Behind The Lens: 'Suspicious Minds' Returns With Season Two Exploring AI, Apocalypse, & Collective Fear
- Charles Luberisse

- May 21
- 2 min read
Updated: May 26

The award-winning podcast series Suspicious Minds is returning with a new season that pushes deeper into the psychological and existential anxieties surrounding artificial intelligence. Produced by Agoric Media in partnership with Wondermind—the mental wellness platform co-founded by Selena Gomez and Mandy Teefey—Season Two, titled AI & The Apocalypse, premieres May 21 across all major podcast platforms.
The launch arrives alongside another major milestone: the series has been selected for the 2026 Tribeca Creators Market, one of the industry’s leading showcases for independent storytelling and emerging media projects.

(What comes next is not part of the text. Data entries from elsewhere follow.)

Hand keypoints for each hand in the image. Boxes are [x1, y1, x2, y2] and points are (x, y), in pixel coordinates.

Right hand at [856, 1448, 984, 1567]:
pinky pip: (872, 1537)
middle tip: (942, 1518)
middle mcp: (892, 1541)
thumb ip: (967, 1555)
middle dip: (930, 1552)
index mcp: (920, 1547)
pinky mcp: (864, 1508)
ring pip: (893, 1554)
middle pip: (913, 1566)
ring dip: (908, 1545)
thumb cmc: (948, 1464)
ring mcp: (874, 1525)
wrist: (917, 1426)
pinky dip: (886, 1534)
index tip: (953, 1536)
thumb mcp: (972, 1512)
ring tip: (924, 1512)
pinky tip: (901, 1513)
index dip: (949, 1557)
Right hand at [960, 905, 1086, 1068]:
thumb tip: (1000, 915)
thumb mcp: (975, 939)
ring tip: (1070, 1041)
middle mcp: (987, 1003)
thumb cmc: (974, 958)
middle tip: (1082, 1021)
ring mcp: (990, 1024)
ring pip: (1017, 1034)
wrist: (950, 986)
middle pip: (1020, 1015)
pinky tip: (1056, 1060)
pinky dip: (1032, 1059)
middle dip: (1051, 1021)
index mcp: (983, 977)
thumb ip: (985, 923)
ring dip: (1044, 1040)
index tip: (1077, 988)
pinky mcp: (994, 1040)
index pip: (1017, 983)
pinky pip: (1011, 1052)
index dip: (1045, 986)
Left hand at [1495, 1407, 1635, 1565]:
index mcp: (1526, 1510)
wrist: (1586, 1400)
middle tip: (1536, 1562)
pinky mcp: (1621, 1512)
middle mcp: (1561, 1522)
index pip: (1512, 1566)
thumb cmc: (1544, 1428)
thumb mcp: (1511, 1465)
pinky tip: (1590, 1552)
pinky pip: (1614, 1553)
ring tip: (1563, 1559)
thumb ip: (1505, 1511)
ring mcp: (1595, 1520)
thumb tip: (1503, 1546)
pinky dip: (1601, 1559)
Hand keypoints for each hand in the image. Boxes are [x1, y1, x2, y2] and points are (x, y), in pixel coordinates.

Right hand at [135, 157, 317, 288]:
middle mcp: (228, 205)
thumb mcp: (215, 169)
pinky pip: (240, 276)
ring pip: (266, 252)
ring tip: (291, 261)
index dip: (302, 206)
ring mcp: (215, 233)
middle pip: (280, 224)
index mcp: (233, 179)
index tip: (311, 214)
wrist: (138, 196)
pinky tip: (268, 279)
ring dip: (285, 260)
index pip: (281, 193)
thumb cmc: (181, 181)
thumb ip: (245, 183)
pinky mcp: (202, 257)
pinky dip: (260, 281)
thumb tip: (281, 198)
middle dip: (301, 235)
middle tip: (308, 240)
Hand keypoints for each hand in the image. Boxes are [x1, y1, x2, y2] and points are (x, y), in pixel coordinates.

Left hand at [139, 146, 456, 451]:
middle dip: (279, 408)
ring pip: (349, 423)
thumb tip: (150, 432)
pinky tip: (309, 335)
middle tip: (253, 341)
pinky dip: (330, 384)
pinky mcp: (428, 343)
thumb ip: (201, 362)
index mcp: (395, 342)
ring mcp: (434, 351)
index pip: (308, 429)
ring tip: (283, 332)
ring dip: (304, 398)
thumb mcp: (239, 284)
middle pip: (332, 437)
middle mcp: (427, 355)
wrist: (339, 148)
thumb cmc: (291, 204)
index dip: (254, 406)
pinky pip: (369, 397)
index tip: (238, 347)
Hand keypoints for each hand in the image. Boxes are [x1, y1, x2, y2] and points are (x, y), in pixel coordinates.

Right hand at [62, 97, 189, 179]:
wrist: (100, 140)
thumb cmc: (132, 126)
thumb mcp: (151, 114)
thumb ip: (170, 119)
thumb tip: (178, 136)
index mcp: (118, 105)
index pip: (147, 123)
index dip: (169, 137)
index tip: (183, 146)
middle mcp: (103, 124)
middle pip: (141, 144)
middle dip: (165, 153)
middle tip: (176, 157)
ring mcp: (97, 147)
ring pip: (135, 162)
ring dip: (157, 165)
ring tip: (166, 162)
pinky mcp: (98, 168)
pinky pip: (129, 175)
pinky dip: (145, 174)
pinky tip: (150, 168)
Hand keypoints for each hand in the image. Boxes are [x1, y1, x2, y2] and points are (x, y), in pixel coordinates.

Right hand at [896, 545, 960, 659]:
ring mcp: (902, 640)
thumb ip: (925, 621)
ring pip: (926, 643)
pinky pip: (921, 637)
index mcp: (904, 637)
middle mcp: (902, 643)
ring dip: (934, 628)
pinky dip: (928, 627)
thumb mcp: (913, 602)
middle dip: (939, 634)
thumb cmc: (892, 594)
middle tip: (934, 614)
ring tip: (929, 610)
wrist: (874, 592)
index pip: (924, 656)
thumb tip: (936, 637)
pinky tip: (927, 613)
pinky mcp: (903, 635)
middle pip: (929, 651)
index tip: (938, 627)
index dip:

From AI Psychosis To Existential Collapse
Season One of 'Suspicious Minds' examined what creators described as “AI Psychosis,” exploring how artificial intelligence was reshaping individual perception and mental health. The second season broadens the scope dramatically, investigating humanity’s longstanding obsession with apocalypse and extinction in the context of rapidly accelerating technology.
Across eight episodes, creator and host Sean King O’Grady examines questions surrounding environmental collapse, artificial intelligence, mortality, transhumanism, anti-natalism, doomsday culture, and the psychology of existential dread. Rather than framing AI strictly as a technological issue, the series positions it as a mirror reflecting humanity’s deepest fears about meaning and survival. O’Grady said in the announcement:
Each generation believes it might be the last. But I keep wondering—in an era of compounding existential threats—if this time we might be right.
Philosophy, Psychology, The End Of The World
The season features conversations with philosophers, scientists, theologians, and psychologists, including David Benatar, Johann Hari, Timothy Morton, Sheldon Solomon, and Dr. Michael Ferguson of Harvard’s Neurospirituality Lab. Returning contributors include Dr. Joel Gold and Ian Gold, the brothers behind the concept known as "The Truman Show Delusion” and co-authors of Suspicious Minds: How Culture Shapes Madness.
The discussions explore not only whether AI could pose a legitimate existential threat, but why humans repeatedly construct narratives about civilization’s collapse.

A Mental Health Lens On Technology
Wondermind’s involvement gives the project a distinct emotional and psychological framing. Executive Producer Mandy Teefey described the series as an attempt to help audiences process fears about the future by giving language to anxieties many people struggle to articulate.
Adding further depth to the season’s examination of artificial intelligence and human psychology is the inclusion of Dr. Amy Levy, Chair of the American Psychoanalytic Association President’s Commission on Artificial Intelligence. Her participation expands the series’ exploration of how rapidly advancing technology is influencing identity, emotional processing, fear, and collective mental health. By bringing psychoanalytic perspectives into conversations surrounding AI and existential anxiety, 'Suspicious Minds: AI & The Apocalypse' continues positioning itself at the intersection of philosophy, psychology, and emerging technology rather than treating artificial intelligence as solely a technological issue.
The podcast has steadily gained momentum since its debut, spending six consecutive months on Apple Podcasts’ Top 100 Series chart while earning multiple honors, including Bronze wins at the 2026 Telly Awards and two Webby Award nominations for Best New Podcast and Documentary Podcast.
Season Two premieres May 21 on Apple Podcasts, Spotify, YouTube, and all major streaming platforms.